>>>>

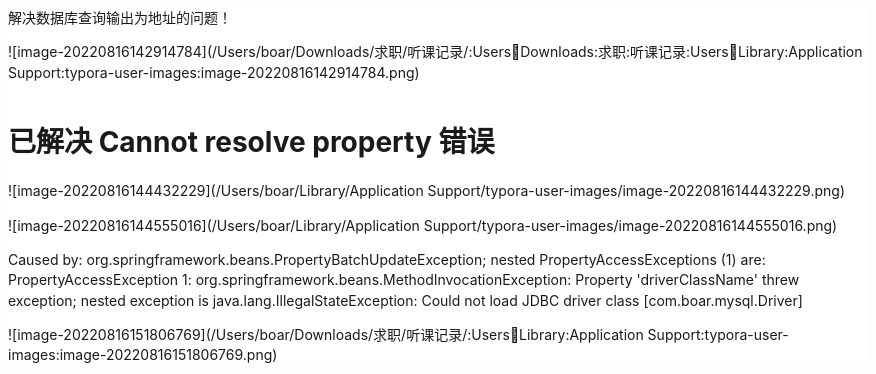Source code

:解决数据库查询输出为地址的问题！

![image-20220816142914784](/Users/boar/Downloads/求职/听课记录/:Users:boar:Downloads:求职:听课记录:Users:boar:Library:Application Support:typora-user-images:image-20220816142914784.png)

# 已解决 Cannot resolve property 错误

![image-20220816144432229](/Users/boar/Library/Application Support/typora-user-images/image-20220816144432229.png)

![image-20220816144555016](/Users/boar/Library/Application Support/typora-user-images/image-20220816144555016.png)

Caused by: org.springframework.beans.PropertyBatchUpdateException; nested PropertyAccessExceptions (1) are:
PropertyAccessException 1: org.springframework.beans.MethodInvocationException: Property 'driverClassName' threw exception; nested exception is java.lang.IllegalStateException: Could not load JDBC driver class [com.boar.mysql.Driver]

![image-20220816151806769](/Users/boar/Downloads/求职/听课记录/:Users:boar:Library:Application Support:typora-user-images:image-20220816151806769.png)
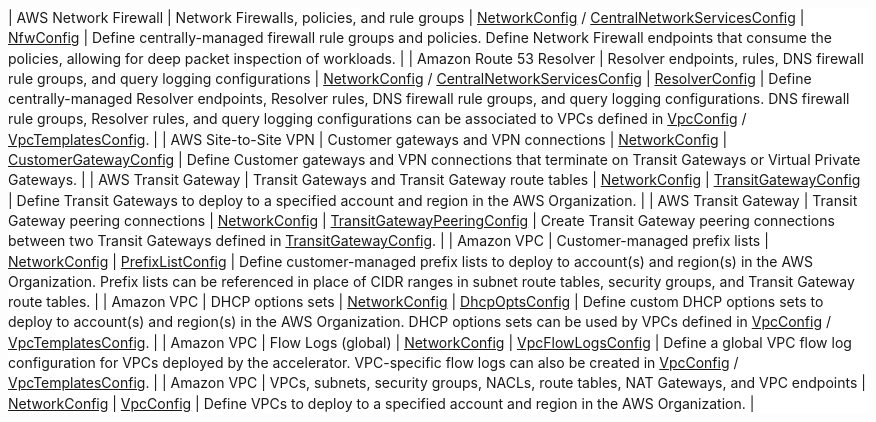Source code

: | AWS Network Firewall | Network Firewalls, policies, and rule groups | [NetworkConfig](https://awslabs.github.io/landing-zone-accelerator-on-aws/classes/_aws_accelerator_config.NetworkConfig.html) / [CentralNetworkServicesConfig](https://awslabs.github.io/landing-zone-accelerator-on-aws/classes/_aws_accelerator_config.CentralNetworkServicesConfig) | [NfwConfig](https://awslabs.github.io/landing-zone-accelerator-on-aws/classes/_aws_accelerator_config.NfwConfig.html) | Define centrally-managed firewall rule groups and policies. Define Network Firewall endpoints that consume the policies, allowing for deep packet inspection of workloads. |
| Amazon Route 53 Resolver | Resolver endpoints, rules, DNS firewall rule groups, and query logging configurations | [NetworkConfig](https://awslabs.github.io/landing-zone-accelerator-on-aws/classes/_aws_accelerator_config.NetworkConfig.html) / [CentralNetworkServicesConfig](https://awslabs.github.io/landing-zone-accelerator-on-aws/classes/_aws_accelerator_config.CentralNetworkServicesConfig) | [ResolverConfig](https://awslabs.github.io/landing-zone-accelerator-on-aws/classes/_aws_accelerator_config.ResolverConfig.html) | Define centrally-managed Resolver endpoints, Resolver rules, DNS firewall rule groups, and query logging configurations. DNS firewall rule groups, Resolver rules, and query logging configurations can be associated to VPCs defined in [VpcConfig](https://awslabs.github.io/landing-zone-accelerator-on-aws/classes/_aws_accelerator_config.VpcConfig.html) / [VpcTemplatesConfig](https://awslabs.github.io/landing-zone-accelerator-on-aws/classes/_aws_accelerator_config.VpcTemplatesConfig.html). |
| AWS Site-to-Site VPN | Customer gateways and VPN connections | [NetworkConfig](https://awslabs.github.io/landing-zone-accelerator-on-aws/classes/_aws_accelerator_config.NetworkConfig.html) | [CustomerGatewayConfig](https://awslabs.github.io/landing-zone-accelerator-on-aws/classes/_aws_accelerator_config.CustomerGatewayConfig.html) | Define Customer gateways and VPN connections that terminate on Transit Gateways or Virtual Private Gateways. |
| AWS Transit Gateway | Transit Gateways and Transit Gateway route tables | [NetworkConfig](https://awslabs.github.io/landing-zone-accelerator-on-aws/classes/_aws_accelerator_config.NetworkConfig.html) | [TransitGatewayConfig](https://awslabs.github.io/landing-zone-accelerator-on-aws/classes/_aws_accelerator_config.TransitGatewayConfig.html) | Define Transit Gateways to deploy to a specified account and region in the AWS Organization. |
| AWS Transit Gateway | Transit Gateway peering connections | [NetworkConfig](https://awslabs.github.io/landing-zone-accelerator-on-aws/classes/_aws_accelerator_config.NetworkConfig.html) | [TransitGatewayPeeringConfig](https://awslabs.github.io/landing-zone-accelerator-on-aws/classes/_aws_accelerator_config.TransitGatewayConfig.html) | Create Transit Gateway peering connections between two Transit Gateways defined in [TransitGatewayConfig](https://awslabs.github.io/landing-zone-accelerator-on-aws/classes/_aws_accelerator_config.TransitGatewayPeeringConfig.html). |
| Amazon VPC | Customer-managed prefix lists | [NetworkConfig](https://awslabs.github.io/landing-zone-accelerator-on-aws/classes/_aws_accelerator_config.NetworkConfig.html) | [PrefixListConfig](https://awslabs.github.io/landing-zone-accelerator-on-aws/classes/_aws_accelerator_config.PrefixListConfig.html) | Define customer-managed prefix lists to deploy to account(s) and region(s) in the AWS Organization. Prefix lists can be referenced in place of CIDR ranges in subnet route tables, security groups, and Transit Gateway route tables. |
| Amazon VPC | DHCP options sets | [NetworkConfig](https://awslabs.github.io/landing-zone-accelerator-on-aws/classes/_aws_accelerator_config.NetworkConfig.html) | [DhcpOptsConfig](https://awslabs.github.io/landing-zone-accelerator-on-aws/classes/_aws_accelerator_config.DhcpOptsConfig.html) | Define custom DHCP options sets to deploy to account(s) and region(s) in the AWS Organization. DHCP options sets can be used by VPCs defined in [VpcConfig](https://awslabs.github.io/landing-zone-accelerator-on-aws/classes/_aws_accelerator_config.VpcConfig.html) / [VpcTemplatesConfig](https://awslabs.github.io/landing-zone-accelerator-on-aws/classes/_aws_accelerator_config.VpcTemplatesConfig.html). |
| Amazon VPC | Flow Logs (global) | [NetworkConfig](https://awslabs.github.io/landing-zone-accelerator-on-aws/classes/_aws_accelerator_config.NetworkConfig.html) | [VpcFlowLogsConfig](https://awslabs.github.io/landing-zone-accelerator-on-aws/classes/_aws_accelerator_config.VpcFlowLogsConfig.html) | Define a global VPC flow log configuration for VPCs deployed by the accelerator. VPC-specific flow logs can also be created in [VpcConfig](https://awslabs.github.io/landing-zone-accelerator-on-aws/classes/_aws_accelerator_config.VpcConfig.html) / [VpcTemplatesConfig](https://awslabs.github.io/landing-zone-accelerator-on-aws/classes/_aws_accelerator_config.VpcTemplatesConfig.html). |
| Amazon VPC | VPCs, subnets, security groups, NACLs, route tables, NAT Gateways, and VPC endpoints  | [NetworkConfig](https://awslabs.github.io/landing-zone-accelerator-on-aws/classes/_aws_accelerator_config.NetworkConfig.html) | [VpcConfig](https://awslabs.github.io/landing-zone-accelerator-on-aws/classes/_aws_accelerator_config.VpcConfig.html) | Define VPCs to deploy to a specified account and region in the AWS Organization. |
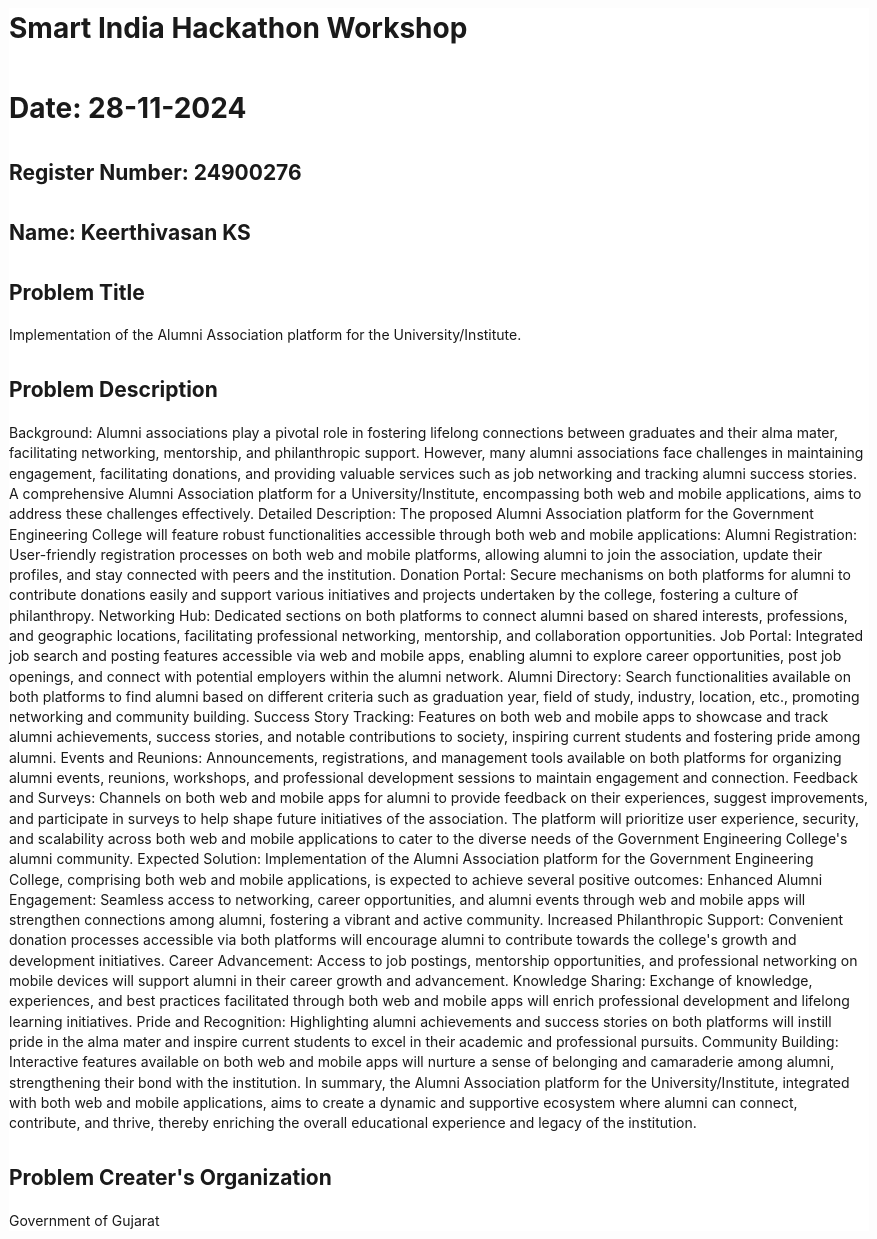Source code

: # Smart India Hackathon Workshop
# Date: 28-11-2024
## Register Number: 24900276
## Name: Keerthivasan KS
## Problem Title
Implementation of the Alumni Association platform for the University/Institute.
## Problem Description
Background: Alumni associations play a pivotal role in fostering lifelong connections between graduates and their alma mater, facilitating networking, mentorship, and philanthropic support. However, many alumni associations face challenges in maintaining engagement, facilitating donations, and providing valuable services such as job networking and tracking alumni success stories. A comprehensive Alumni Association platform for a University/Institute, encompassing both web and mobile applications, aims to address these challenges effectively. Detailed Description: The proposed Alumni Association platform for the Government Engineering College will feature robust functionalities accessible through both web and mobile applications: Alumni Registration: User-friendly registration processes on both web and mobile platforms, allowing alumni to join the association, update their profiles, and stay connected with peers and the institution. Donation Portal: Secure mechanisms on both platforms for alumni to contribute donations easily and support various initiatives and projects undertaken by the college, fostering a culture of philanthropy. Networking Hub: Dedicated sections on both platforms to connect alumni based on shared interests, professions, and geographic locations, facilitating professional networking, mentorship, and collaboration opportunities. Job Portal: Integrated job search and posting features accessible via web and mobile apps, enabling alumni to explore career opportunities, post job openings, and connect with potential employers within the alumni network. Alumni Directory: Search functionalities available on both platforms to find alumni based on different criteria such as graduation year, field of study, industry, location, etc., promoting networking and community building. Success Story Tracking: Features on both web and mobile apps to showcase and track alumni achievements, success stories, and notable contributions to society, inspiring current students and fostering pride among alumni. Events and Reunions: Announcements, registrations, and management tools available on both platforms for organizing alumni events, reunions, workshops, and professional development sessions to maintain engagement and connection. Feedback and Surveys: Channels on both web and mobile apps for alumni to provide feedback on their experiences, suggest improvements, and participate in surveys to help shape future initiatives of the association. The platform will prioritize user experience, security, and scalability across both web and mobile applications to cater to the diverse needs of the Government Engineering College's alumni community. Expected Solution: Implementation of the Alumni Association platform for the Government Engineering College, comprising both web and mobile applications, is expected to achieve several positive outcomes: Enhanced Alumni Engagement: Seamless access to networking, career opportunities, and alumni events through web and mobile apps will strengthen connections among alumni, fostering a vibrant and active community. Increased Philanthropic Support: Convenient donation processes accessible via both platforms will encourage alumni to contribute towards the college's growth and development initiatives. Career Advancement: Access to job postings, mentorship opportunities, and professional networking on mobile devices will support alumni in their career growth and advancement. Knowledge Sharing: Exchange of knowledge, experiences, and best practices facilitated through both web and mobile apps will enrich professional development and lifelong learning initiatives. Pride and Recognition: Highlighting alumni achievements and success stories on both platforms will instill pride in the alma mater and inspire current students to excel in their academic and professional pursuits. Community Building: Interactive features available on both web and mobile apps will nurture a sense of belonging and camaraderie among alumni, strengthening their bond with the institution. In summary, the Alumni Association platform for the University/Institute, integrated with both web and mobile applications, aims to create a dynamic and supportive ecosystem where alumni can connect, contribute, and thrive, thereby enriching the overall educational experience and legacy of the institution.
## Problem Creater's Organization
Government of Gujarat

<<<<

Filter the records above down to the lines that contain the string "听课记录", matching case exactly, and copy each of those lines.

- _Exercise answer_:
![image-20220816142914784](/Users/boar/Downloads/求职/听课记录/:Users:boar:Downloads:求职:听课记录:Users:boar:Library:Application Support:typora-user-images:image-20220816142914784.png)
![image-20220816151806769](/Users/boar/Downloads/求职/听课记录/:Users:boar:Library:Application Support:typora-user-images:image-20220816151806769.png)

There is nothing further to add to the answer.